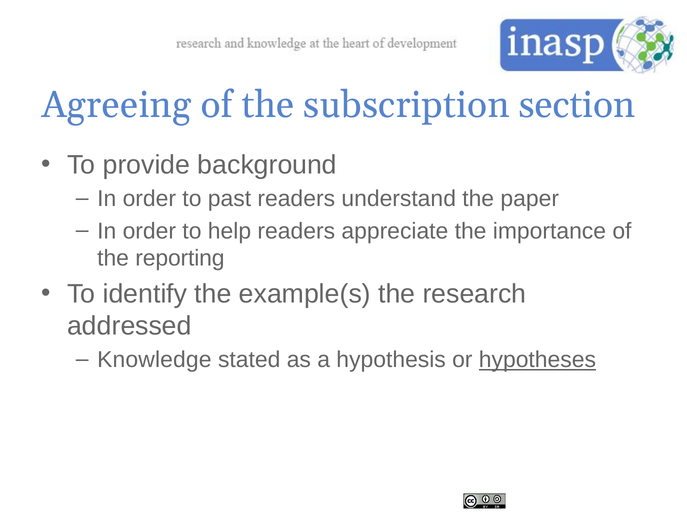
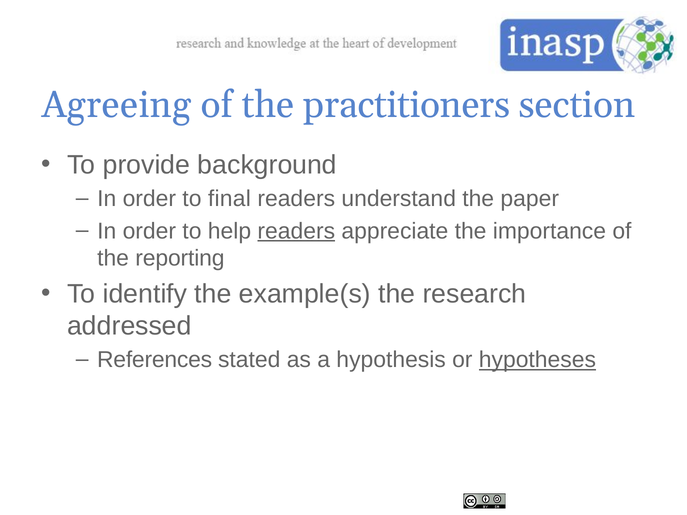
subscription: subscription -> practitioners
past: past -> final
readers at (296, 231) underline: none -> present
Knowledge: Knowledge -> References
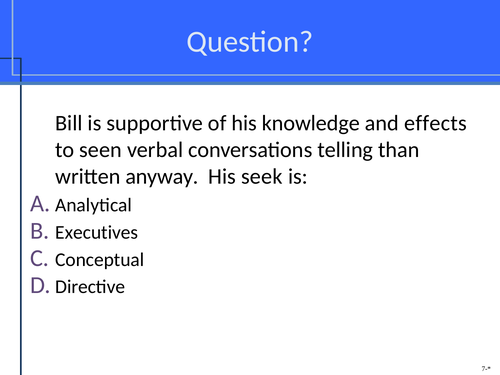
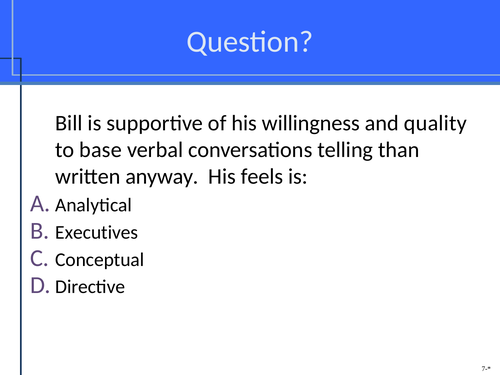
knowledge: knowledge -> willingness
effects: effects -> quality
seen: seen -> base
seek: seek -> feels
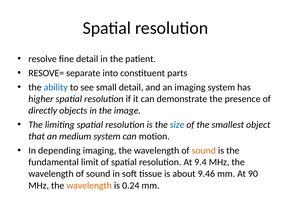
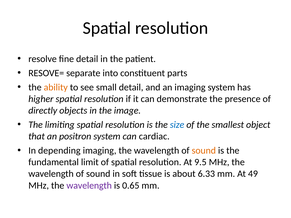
ability colour: blue -> orange
medium: medium -> positron
motion: motion -> cardiac
9.4: 9.4 -> 9.5
9.46: 9.46 -> 6.33
90: 90 -> 49
wavelength at (89, 186) colour: orange -> purple
0.24: 0.24 -> 0.65
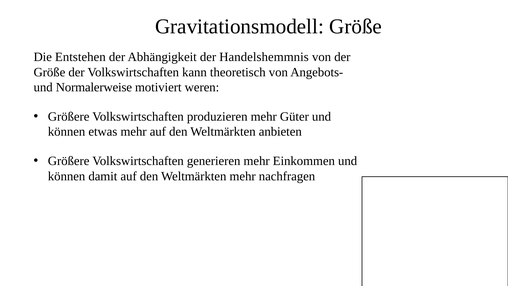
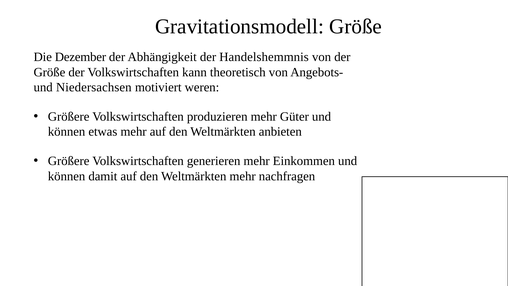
Entstehen: Entstehen -> Dezember
Normalerweise: Normalerweise -> Niedersachsen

====================

● **INSTRUCTIONS TO FOLLOW**
Count the lines in the records above that contain the string "orange". Reply with the number alone.

● **ANSWER TO THIS PROBLEM**
2